Dr Yuen added that digital delivery also addresses cost and workforce constraints tied to resource-intensive simulated patient programmes and faculty-led workshops.

However, she warned that failure to scale training alongside legislative rollout could create system-level risks, including "superficial compliance," where AMDs are legally valid but clinically hollow or unmeaningful, as well as moral distress among providers who are unprepared for emotionally complex conversations.

Poor-quality ACP discussions may also require multiple consultations, adding pressure on already stretched palliative care services, while procedural implementation could fuel public scepticism and ultimately undermine ACP uptake, she said.

THE LARGER CONTEXT

The ACP training platform is based on the recently validated ACP-CAT framework developed by the same HKUMed research team led by Dr Yuen. 

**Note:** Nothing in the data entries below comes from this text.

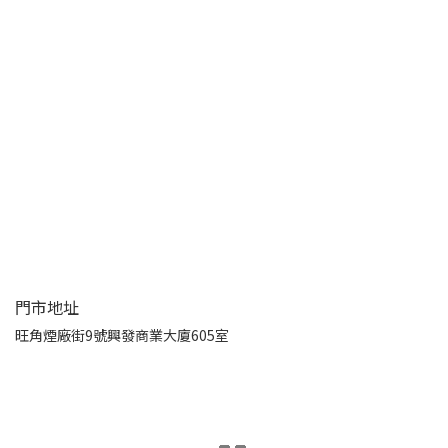
門市地址
旺角煙廠街9號興發商業大廈605室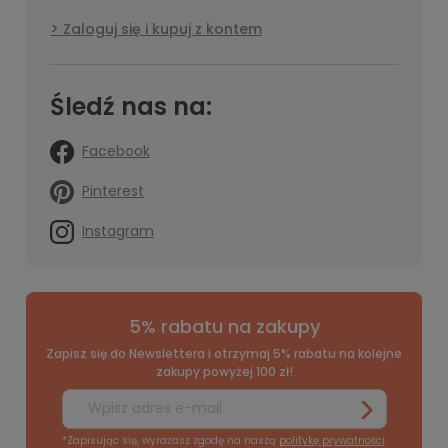
Zaloguj się i kupuj z kontem
Śledź nas na:
Facebook
Pinterest
Instagram
5% rabatu na zakupy
Zapisz się do Newslettera i otrzymaj 5% rabatu na kolejne
zakupy powyżej 100 zł!
*Zapisując się, wyrażasz zgodę na naszą
politykę prywatności
.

It was used to assess 137 actual ACP conversations between doctors, patients and their families, collected from five hospitals and a community hospice. HKUMed noted from the study's findings, published in Palliative Medicine, that the framework "reliably measured the quality of clinician communication and corresponded with how patients and families perceived these interactions."

The research team is exploring other pathways to embed the ACP-CAT framework into routine clinical workflows besides education. 

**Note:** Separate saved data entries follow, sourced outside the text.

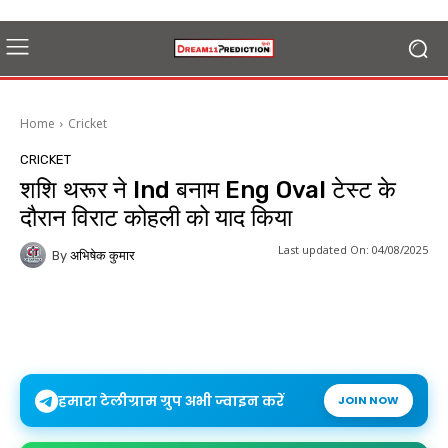
Home
Cricket
CRICKET
शशि थरूर ने Ind बनाम Eng Oval टेस्ट के
दौरान विराट कोहली को याद किया
Last updated On:
04/08/2025
By
अभिषेक कुमार
हमारा टेलीग्राम ग्रुप अभी ज्वाइन करें
JOIN NOW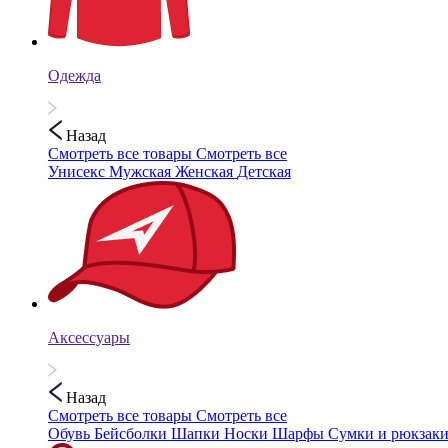
Одежда
Назад
Смотреть все товары
Смотреть все
Унисекс
Мужская
Женская
Детская
Аксессуары
Назад
Смотреть все товары
Смотреть все
Обувь
Бейсболки
Шапки
Носки
Шарфы
Сумки и рюкзак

In the near term, Dr Yuen said healthcare institutions could deploy ACP-CAT as part of quality improvement and peer-review audits, sampling recorded ACP consultations to identify communication gaps, surface training needs, and track improvement over time. The framework could also be integrated into EHR systems through structured documentation templates, she added.

Dr Yuen also sees AI-assisted ACP-CAT scoring supporting objective measurement of communication quality in programmes where ACP quality is tied to reimbursement or accreditation. Additionally, she said, chatbots can help patients explore their care preferences, values, and questions before having ACP conversations. 

Ultimately, according to Dr Yuen, digital integration must be balanced with ethical and governance safeguards, noting that any recording or AI-enabled analysis would require robust informed consent and full compliance with Hong Kong’s Personal Data (Privacy) Ordinance.

AI, she also emphasised, should augment, and not replace, clinical judgement and the deeply personal nature of end-of-life conversations.

Meanwhile, Singapore has been promoting ACP in recent years. In August, it launched a free online tool, called myACP, which guides users in documenting their preferences for end-of-life care. It is available to Singaporeans aged 21 and over, and with no existing serious conditions like cancer or dementia. 

Besides AI, virtual reality has also been used to train professionals in ACP communication. In 2023, Tokyo-based Jolly Good co-developed a VR module in palliative care communication with Harvard-affiliated Brigham and Women’s Hospital.